Most Asian stocks sink on US sell-off
Most Asian stock markets sank Tuesday, led by Japan, following a big sell-off in the U.S.
Investors in Asia took their cues from the U.S., where markets had their worst day of the year so far. Confidence among investors, who are assessing the prospect of further gains after a strong 2013, was sapped by a weak U.S. employment report last week.
Japanese stocks resumed trading after a holiday Monday, with the Nikkei 225 diving 2.1 percent to 15,585.89. Investors were getting their first chance since Friday to react to the U.S. jobs report, which showed December hiring slowed sharply, as well as the movement in the yen, which has risen strongly since last week.
Hong Kong's Hang Seng inched down 0.1 percent to 22,858.44 and Seoul's Kospi dropped 0.2 percent to 1,943.89. Australia's S&P/ASX 200 dived 1.3 percent to 5,225.50. China's benchmark Shanghai Composite Index, however, added 0.6 percent to 2,020.98.
"Equity markets and risk assets in general are having a decidedly shaky start to the year," Mitul Kotecha, head of global markets research for Asia at Credit Agricole CIB, said in an email. "Worries ahead of fourth quarter earnings releases and perhaps concerns about the economy in the wake of the disappointing U.S. December jobs report weighed on U.S. equities overnight."
Markets have also been perturbed by comments from the president of the Federal Reserve's Atlanta branch raising the prospect of ongoing reductions in economic stimulus.
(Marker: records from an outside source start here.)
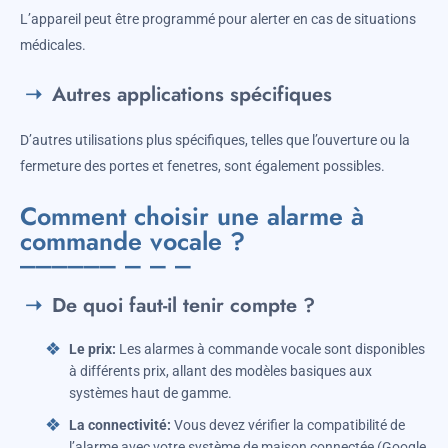
L’appareil peut être programmé pour alerter en cas de situations
médicales.
Autres applications spécifiques
D’autres utilisations plus spécifiques, telles que l’ouverture ou la
fermeture des portes et fenetres, sont également possibles.
Comment choisir une alarme à
commande vocale ?
De quoi faut-il tenir compte ?
Le prix:
Les alarmes à commande vocale sont disponibles
à différents prix, allant des modèles basiques aux
systèmes haut de gamme.
La connectivité:
Vous devez vérifier la compatibilité de
l’alarme avec votre système de maison connectée (Google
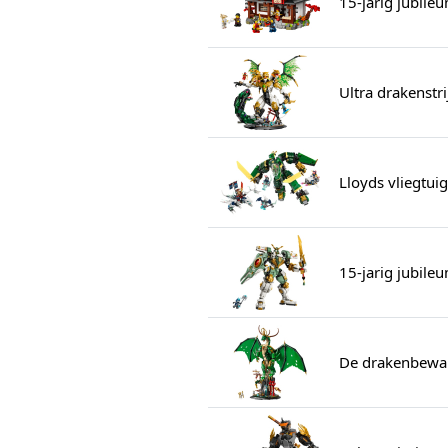
15-jarig jubile
Ultra drakenstr
Lloyds vliegtu
15-jarig jubile
De drakenbewa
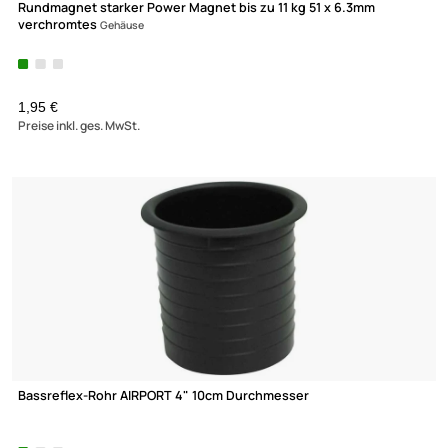
Rundmagnet starker Power Magnet bis zu 11 kg 51 x 6.3mm
verchromtes
Gehäuse
1,95 €
Preise inkl. ges. MwSt.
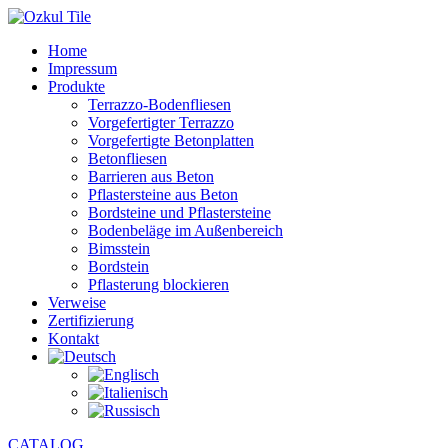
Home
Impressum
Produkte
Terrazzo-Bodenfliesen
Vorgefertigter Terrazzo
Vorgefertigte Betonplatten
Betonfliesen
Barrieren aus Beton
Pflastersteine aus Beton
Bordsteine und Pflastersteine
Bodenbeläge im Außenbereich
Bimsstein
Bordstein
Pflasterung blockieren
Verweise
Zertifizierung
Kontakt
CATALOG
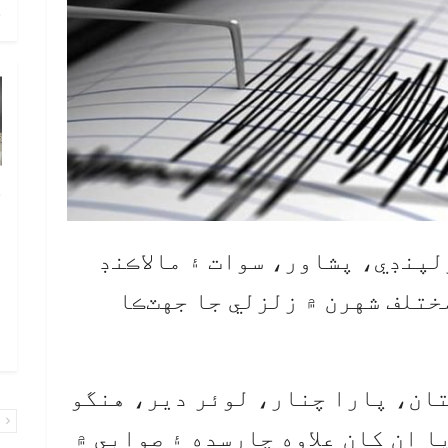
ح
خ
ص
و
ولپنڊي، پشاور، سوات ۽ مالاڪنڊ
ف
تلف شهرن ۾ زلزلي جا جهٽڪا
ا
و
ان، پارا چنار، لوئر دير، هنگو
پ
ا ان کان علاوه چارسده ۽ صوابي ۾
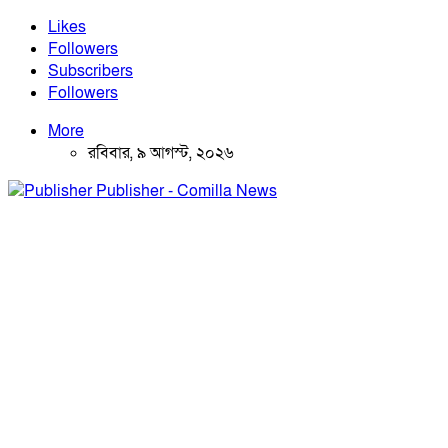
Likes
Followers
Subscribers
Followers
More
রবিবার, ৯ আগস্ট, ২০২৬
Publisher - Comilla News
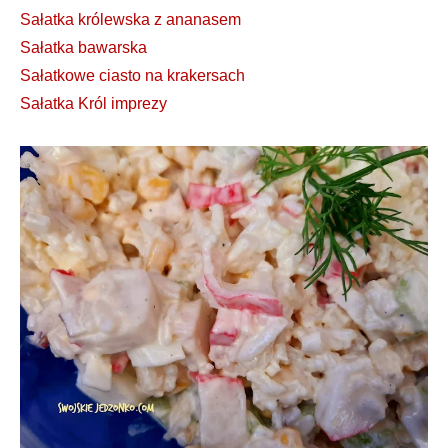
Sałatka królewska z ananasem
Sałatka bawarska
Sałatkowe ciasto na krakersach
Sałatka Król imprezy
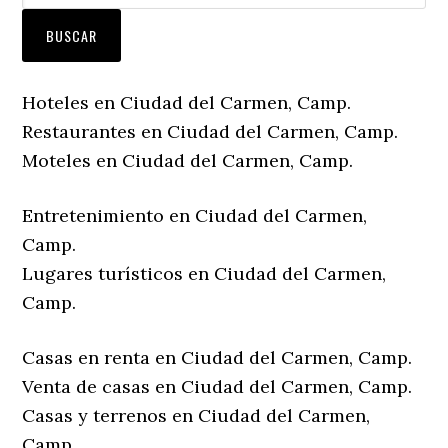
Hoteles en Ciudad del Carmen, Camp.
Restaurantes en Ciudad del Carmen, Camp.
Moteles en Ciudad del Carmen, Camp.
Entretenimiento en Ciudad del Carmen,
Camp.
Lugares turísticos en Ciudad del Carmen,
Camp.
Casas en renta en Ciudad del Carmen, Camp.
Venta de casas en Ciudad del Carmen, Camp.
Casas y terrenos en Ciudad del Carmen,
Camp.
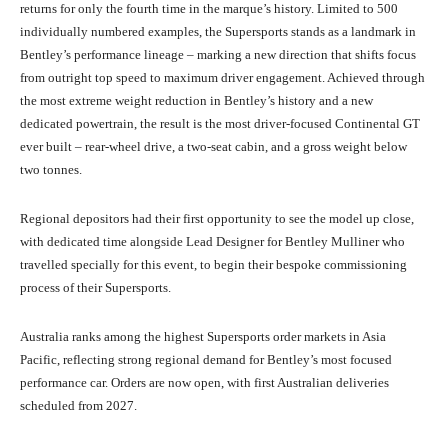
returns for only the fourth time in the marque’s history. Limited to 500
individually numbered examples, the Supersports stands as a landmark in
Bentley’s performance lineage – marking a new direction that shifts focus
from outright top speed to maximum driver engagement. Achieved through
the most extreme weight reduction in Bentley’s history and a new
dedicated powertrain, the result is the most driver-focused Continental GT
ever built – rear-wheel drive, a two-seat cabin, and a gross weight below
two tonnes.
Regional depositors had their first opportunity to see the model up close,
with dedicated time alongside Lead Designer for Bentley Mulliner who
travelled specially for this event, to begin their bespoke commissioning
process of their Supersports.
Australia ranks among the highest Supersports order markets in Asia
Pacific, reflecting strong regional demand for Bentley’s most focused
performance car. Orders are now open, with first Australian deliveries
scheduled from 2027.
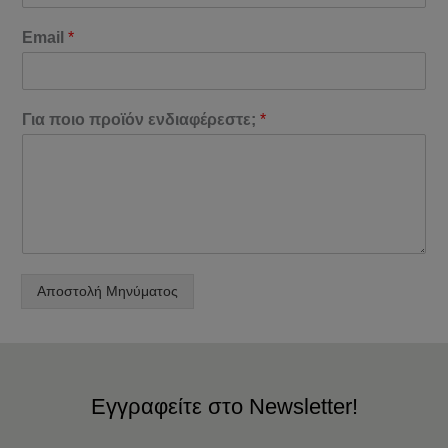
Email
*
Για ποιο προϊόν ενδιαφέρεστε;
*
Αποστολή Μηνύματος
Εγγραφείτε στο Newsletter!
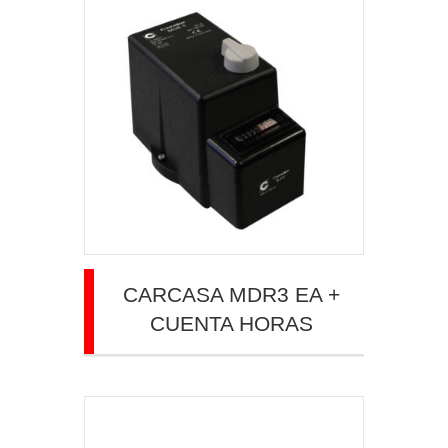
CARCASA MDR3 EA +
CUENTA HORAS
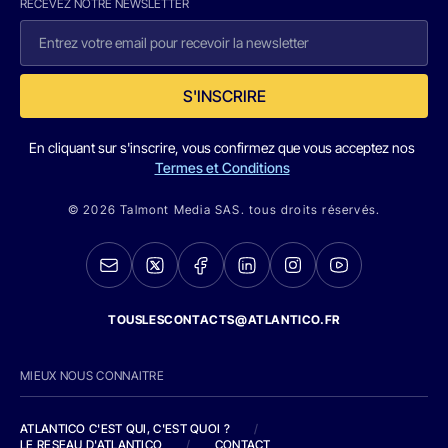
RECEVEZ NOTRE NEWSLETTER
S'INSCRIRE
En cliquant sur s'inscrire, vous confirmez que vous acceptez nos
Termes et Conditions
© 2026 Talmont Media SAS. tous droits réservés.
TOUSLESCONTACTS@ATLANTICO.FR
MIEUX NOUS CONNAITRE
ATLANTICO C'EST QUI, C'EST QUOI ?
/
LE RESEAU D'ATLANTICO
/
CONTACT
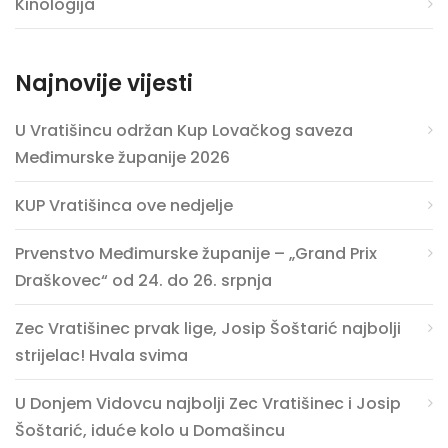
Kinologija
Najnovije vijesti
U Vratišincu održan Kup Lovačkog saveza
Međimurske županije 2026
KUP Vratišinca ove nedjelje
Prvenstvo Međimurske županije – „Grand Prix
Draškovec“ od 24. do 26. srpnja
Zec Vratišinec prvak lige, Josip Šoštarić najbolji
strijelac! Hvala svima
U Donjem Vidovcu najbolji Zec Vratišinec i Josip
Šoštarić, iduće kolo u Domašincu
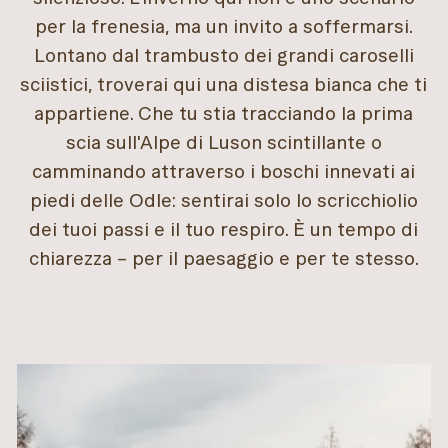
per la frenesia, ma un invito a soffermarsi.
Lontano dal trambusto dei grandi caroselli
sciistici, troverai qui una distesa bianca che ti
appartiene. Che tu stia tracciando la prima
scia sull'Alpe di Luson scintillante o
camminando attraverso i boschi innevati ai
piedi delle Odle: sentirai solo lo scricchiolio
dei tuoi passi e il tuo respiro. È un tempo di
chiarezza – per il paesaggio e per te stesso.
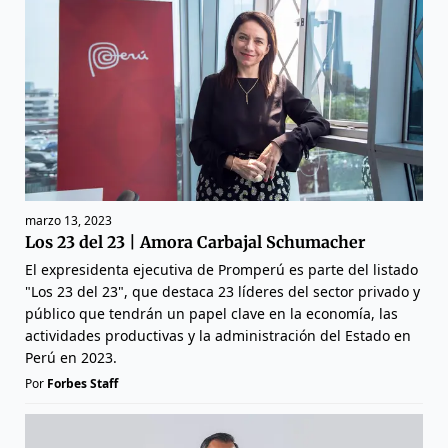
marzo 13, 2023
Los 23 del 23 | Amora Carbajal Schumacher
El expresidenta ejecutiva de Promperú es parte del listado
"Los 23 del 23", que destaca 23 líderes del sector privado y
público que tendrán un papel clave en la economía, las
actividades productivas y la administración del Estado en
Perú en 2023.
Por
Forbes Staff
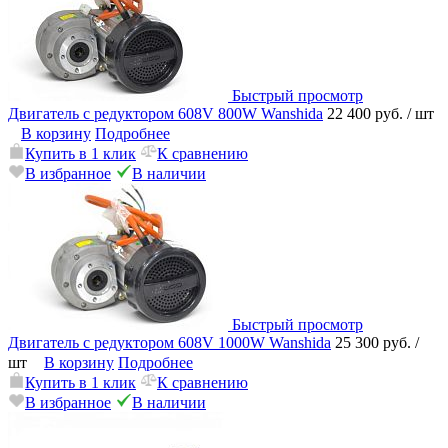
Быстрый просмотр
Двигатель с редуктором 608V 800W Wanshida
22 400 руб.
/ шт
В корзину
Подробнее
Купить в 1 клик
К сравнению
В избранное
В наличии
Быстрый просмотр
Двигатель с редуктором 608V 1000W Wanshida
25 300 руб.
/
шт
В корзину
Подробнее
Купить в 1 клик
К сравнению
В избранное
В наличии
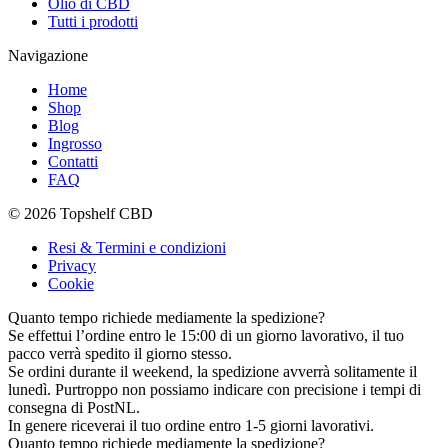
Olio di CBD
Tutti i prodotti
Navigazione
Home
Shop
Blog
Ingrosso
Contatti
FAQ
© 2026 Topshelf CBD
Resi & Termini e condizioni
Privacy
Cookie
Quanto tempo richiede mediamente la spedizione?
Se effettui l’ordine entro le 15:00 di un giorno lavorativo, il tuo
pacco verrà spedito il giorno stesso.
Se ordini durante il weekend, la spedizione avverrà solitamente il
lunedì. Purtroppo non possiamo indicare con precisione i tempi di
consegna di PostNL.
In genere riceverai il tuo ordine entro 1-5 giorni lavorativi.
Quanto tempo richiede mediamente la spedizione?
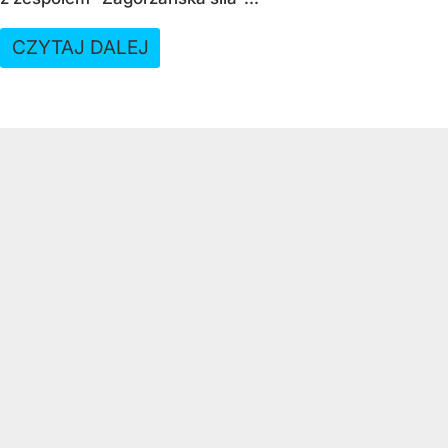
CZYTAJ DALEJ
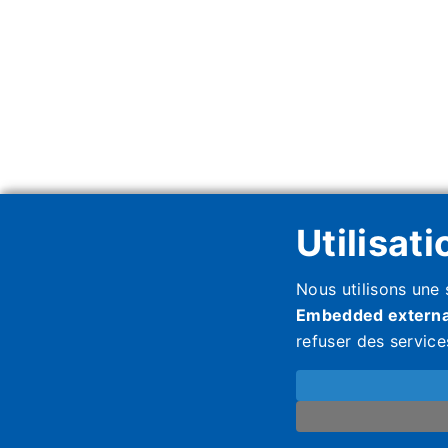
Utilisat
Nous utilisons une 
Embedded externa
refuser des servic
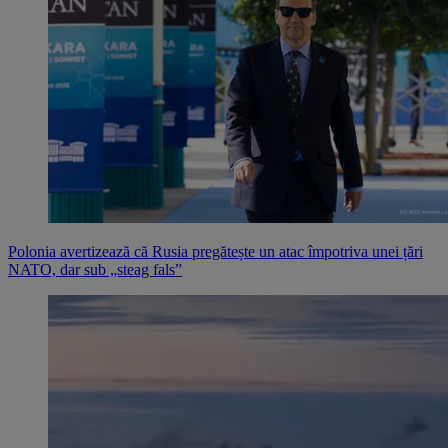
Polonia avertizează că Rusia pregătește un atac împotriva unei țări
NATO, dar sub „steag fals”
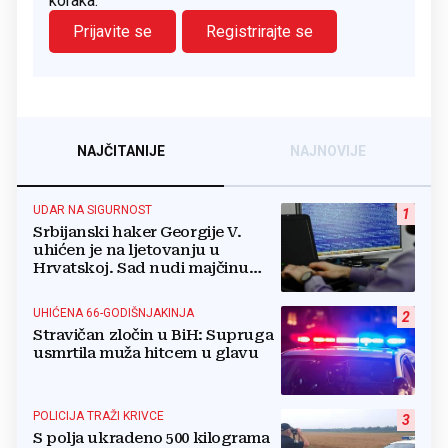
koraka.
Prijavite se
Registrirajte se
NAJČITANIJE
NAJNOVIJE
UDAR NA SIGURNOST
1
Srbijanski haker Georgije V.
uhićen je na ljetovanju u
Hrvatskoj. Sad nudi majčinu
kuću za slobodu
UHIĆENA 66-GODIŠNJAKINJA
2
Stravičan zločin u BiH: Supruga
usmrtila muža hitcem u glavu
POLICIJA TRAŽI KRIVCE
3
S polja ukradeno 500 kilograma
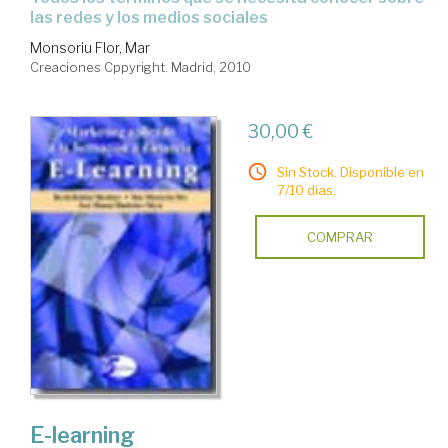
las redes y los medios sociales
Monsoriu Flor, Mar
Creaciones Cppyright. Madrid, 2010
30,00 €
Sin Stock. Disponible en
7/10 días.
COMPRAR
E-learning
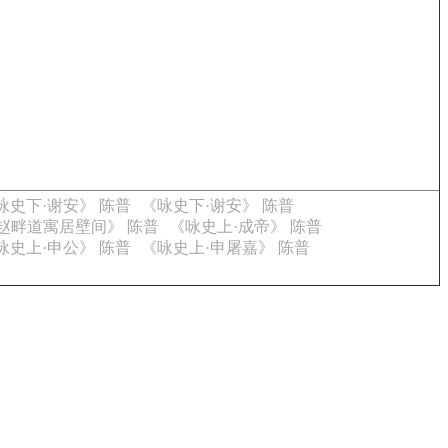
咏史下·谢安》 陈普
《咏史下·谢安》 陈普
赵畔道寓居壁间》 陈普
《咏史上·成帝》 陈普
咏史上·申公》 陈普
《咏史上·申屠嘉》 陈普
。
Dennis Lockhart said Monday he would support further cuts "over the course of this year" if the economy continued to improve.
The Fed has said it will make an initial $10 billion cut to its $85 billion of monthly bond purchases that have supported economic recovery by keeping interest rates low.
The Dow Jones industrial average fell 1.1 percent to 16,257.94. The Nasdaq composite dropped 1.5 percent to 4,113.30. The Standard & Poor's 500 dropped 1.3 percent to 1,819.20, its biggest decline since Nov. 7.
In energy markets, benchmark crude for February delivery was up 14 cents to $91.94 in electronic trading on the New York Mercantile Exchange. The contract fell 92 cents to close at $91.80 on Monday.
In currencies, the dollar strengthened to 103.44 yen from 103.21 yen in late trading on Monday. The euro was little unchanged at $1.3666.